Alice and the children followed Mrs. Gregg into Glenn's bedroom. The bandages were gone. Glenn's face and arms and bare little chest were visible above the crisp sheets. He was unrecognizable as himself, or even as a child. His scars were like taut ropes. His hair was gone, everything. His eyes were wide open because the lids had been burned away. His teeth were white and prominent as a skeleton's, because he had no lips.

Mrs. Gregg touched a white cotton handkerchief to the mucousy hole that had been his nose. She took a bottle of eye wash from her pocket and applied a few drops to each eye.

There was nothing to say. Alice and the class stood for a while in silence.

All around the little bedroom, Scotch-taped to the walls, were the Get Well cards that the children had made. The sunny colors, bright fires, the kind sentiments, the bees that sang “buzz buzz” from the yellow petals of crayon flowers.
Get Well Soon, Glenn Gregg.

After this, everyone moved out of the room, silent, shuffling. No one spoke.

Then Wanda Gregg, the fifteen-year-old sister, said to Alice, “I'm getting married.”

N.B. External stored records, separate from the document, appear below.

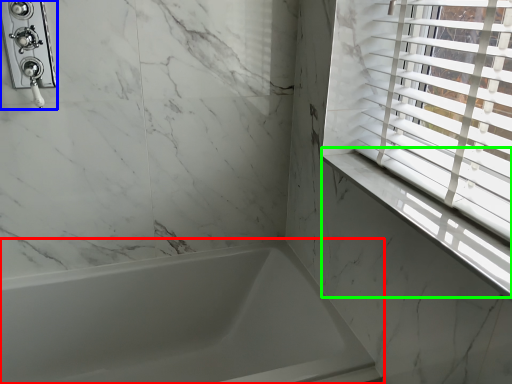
Question: Which is farther away from bathtub (highlighted by a red box)? shower (highlighted by a blue box) or window sill (highlighted by a green box)?

Choices:
 (A) shower
 (B) window sill

Answer: (A)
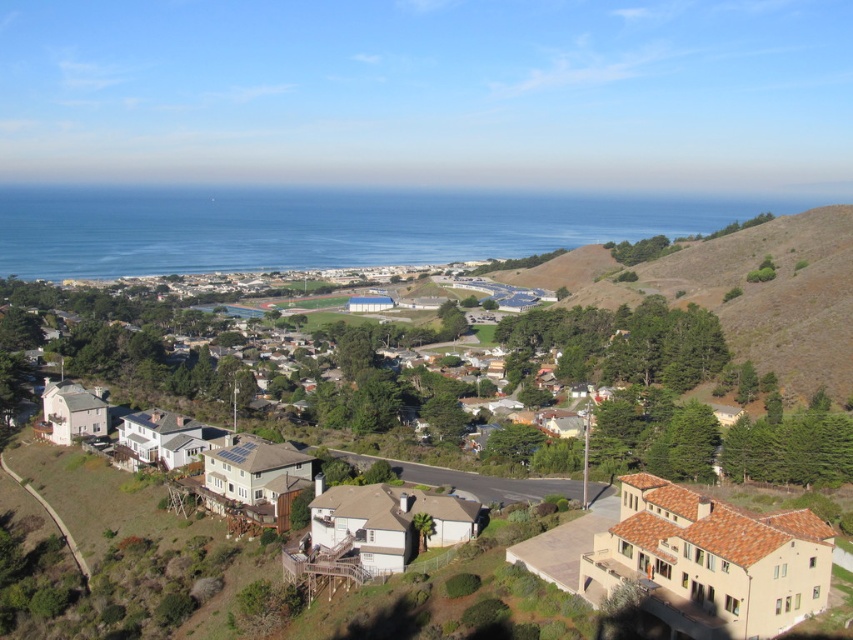
Consider the image. Who is higher up, blue water at center or brown grassy hillside at center-right?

They were standing in the bare, poor living room now. Glenn's breathing was ragged behind them.

What could anyone say?

Alice said, “Well, that's fine. That's just fine, Wanda.”

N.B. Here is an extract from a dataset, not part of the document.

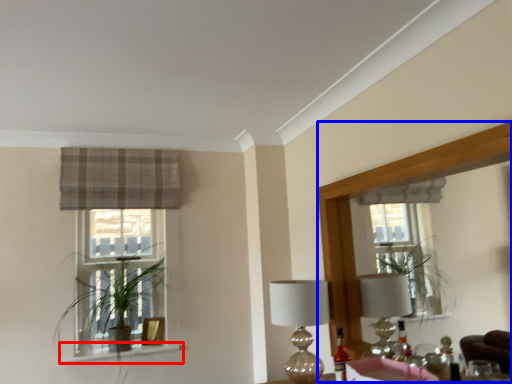
Question: Which point is closer to the camera, window sill (highlighted by a red box) or mirror (highlighted by a blue box)?

Choices:
 (A) window sill
 (B) mirror

Answer: (B)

Wanda said, “He advertised for a wife in the personals in the
Memphis Press-Scimitar.”

Alice said, “Is he—is he older than you?”

Wanda said, “He's forty-something. He has a cattle ranch in Missouri. That's what he says, anyway.”

Alice said, “These things work out, Wanda. He will love you.”

Wanda said, “I'd have to go in any case.”

Alice said, “Oh, Wanda.”

Wanda said, “Well, thank you for coming to see Glenn. It was nice meeting you.”

The Greggs stood on the porch and waved.

The schoolchildren formed their single line behind Alice. They wound through the gravel streets of Balance Due. The bottle trees, the woodsmoke, the boy with a pistol and an apple and the crying girl, the Nazi voodoo woman, Red's Goodlookin Bar and Gro., and all the rest.

They did not speak. They did not dance. They made their way back towards Arrow Catcher Elementary School, where they would move through the hours together in safety, in silence, before it was time to go back to their homes.

It was still early in the day, not quite noon. The rain had started now. Alice thought of Wanda Gregg and the rancher in Missouri who was waiting for her, forty-something. She saw pastures filled with horses, salt licks on fence posts, troughs of water, mangers of dusty oats. A child tied to a dying farmer.